#### PROBLEMS TO SOLVE
A. For the post about Saint-Exupéry and Toulouse, decide whether each statement below agrees with it. Answer yes or no for each and quote the words that settle it.
(i) Saint-Exupéry was born in Toulouse.
(ii) The original mosaic floor tiles of the Hotel Grand Balcon survive.
(iii) Toulouse fully recovered as soon as indigo began to be imported.
B. Answer these questions from the post about Saint-Exupéry and Toulouse, one answer per line:
(i) In which garden is the statue of the author?
(ii) Which plant made Toulouse wealthy during the Renaissance?
(iii) What is the former inn Le Vieux Raisin used for now?
C. Pick up the post about Saint-Exupéry and Toulouse after its last sentence and carry it on.

#### TEXT PROVIDED
==============================

Although he was born in Lyon, the writer and early aviator Antoine de Saint-Exupéry (of Le Petit Prince fame) spent time in Toulouse, and the city seems to have adopted him wholeheartedly as a native son. A major street is named for him (with another one named after the Little Prince), and murals and statues abound. The above is a detail of a mural near our house, and below is a statue in a charming setting, next to a duck pond crossed by a footbridge in the Royal Garden. I like how the author and his character seem to be in conversation.
In other Saint-Exupéry news, we paid a brief visit to the Hotel Grand Balcon, where the author and other pioneers of aviation would gather, drink, and also sleep, in their glory days of the late 1920s and 1930s. The vintage mosaic floor tiles are still intact, although the interior has been remodeled into an ultra-chic black-and-white cocktail bar and restaurant.
Marie Christine is a wonderful guide around the city, and imparted lots of information about Toulousian history. A wealthy city during the Renaissance due to its specialty as an exporter of woad (the plant used to create the blue and green dyes for the Bayeux Tapestry, and apparently intensely stinky to process into a dye), the town fell on hard times with the importation of indigo and didn't fully recover until the aviation/space industry came here in the 20th century. There are still lots of beautiful Renaissance details, especially when you are with Marie Christine, who knows where to look. David and I both loved the gargoyle scratching his ear on the windowsill above, and the carvings below are found in the courtyard of an erstwhile inn, Le Vieux Raisin, which has now been converted into doctors' and lawyers' offices. Facing this young man and woman are their elderly counterparts, their twisting lower halves replaced with bundled sheaves of grain.

==============================

#### RECORD EXCERPTS
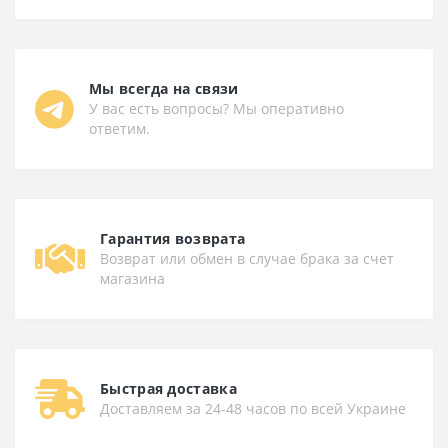
Мы всегда на связи
У вас есть вопросы? Мы оперативно
ответим.
Гарантия возврата
Возврат или обмен в случае брака за счет
магазина
Быстрая доставка
Доставляем за 24-48 часов по всей Украине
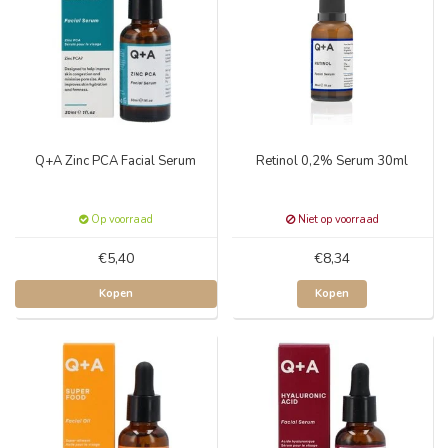
Q+A Zinc PCA Facial Serum
Retinol 0,2% Serum 30ml
Op voorraad
Niet op voorraad
€5,40
€8,34
Kopen
Kopen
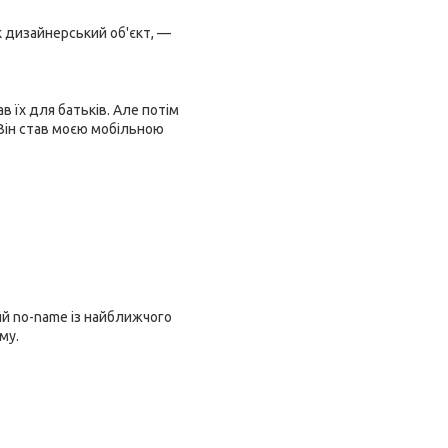
к дизайнерський об'єкт, —
в їх для батьків. Але потім
 Він став моєю мобільною
ий no-name із найближчого
му.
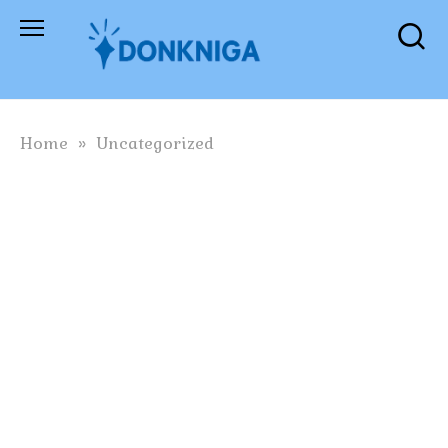
Skip
to
content
Home
»
Uncategorized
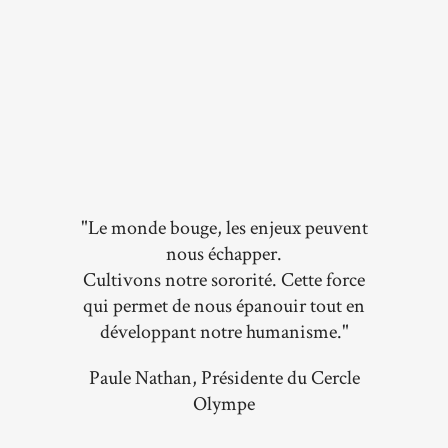
"Le monde bouge, les enjeux peuvent
nous échapper.
Cultivons notre sororité. Cette force
qui permet de nous épanouir tout en
développant notre humanisme."
Paule Nathan, Présidente du Cercle
Olympe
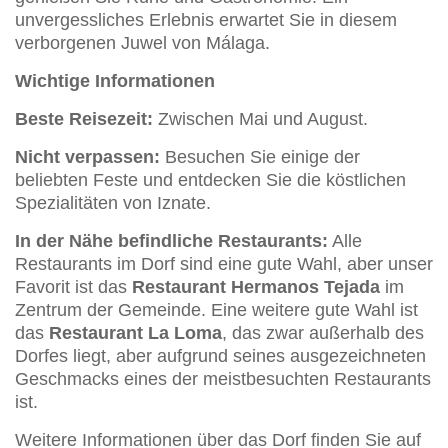
unvergessliches Erlebnis erwartet Sie in diesem
verborgenen Juwel von Málaga.
Wichtige Informationen
Beste Reisezeit:
Zwischen Mai und August.
Nicht verpassen:
Besuchen Sie einige der
beliebten Feste und entdecken Sie die köstlichen
Spezialitäten von Iznate.
In der Nähe befindliche Restaurants:
Alle
Restaurants im Dorf sind eine gute Wahl, aber unser
Favorit ist das
Restaurant Hermanos Tejada
im
Zentrum der Gemeinde. Eine weitere gute Wahl ist
das
Restaurant La Loma
, das zwar außerhalb des
Dorfes liegt, aber aufgrund seines ausgezeichneten
Geschmacks eines der meistbesuchten Restaurants
ist.
Weitere Informationen über das Dorf finden Sie auf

==============================

#### REPLIES
A.
(i) No: "Although he was born in Lyon"
(ii) Yes: "The vintage mosaic floor tiles are still intact"
(iii) No: "the town fell on hard times with the importation of indigo and didn't fully recover until the aviation/space industry came here in the 20th century"

B.
(i) The Royal Garden
(ii) Woad
(iii) Doctors' and lawyers' offices

C.
We were introduced to several aspects of typical Toulousian architecture, including these cool "antefixe" roof tiles, which are affixed to the outside edge of the roofs (originally to hide the chimney apparatus). Some, like these with little faces and fleurs-de-lis, are quite elaborate.
Toulouse is also full of gardens and green spaces—another similarity with Portland, although the latter's gardens are of course not surrounded by the remnants of the medieval city gates...
...nor do they feature quite this shade of hydrangea (this is right out of the camera, with no manipulation). At least, if they do, I haven't seen them.
Today we're headed back into town for further adventures. A big thanks to Yves and Marie Christine for their hospitality in putting us up and showing us around their lovely town.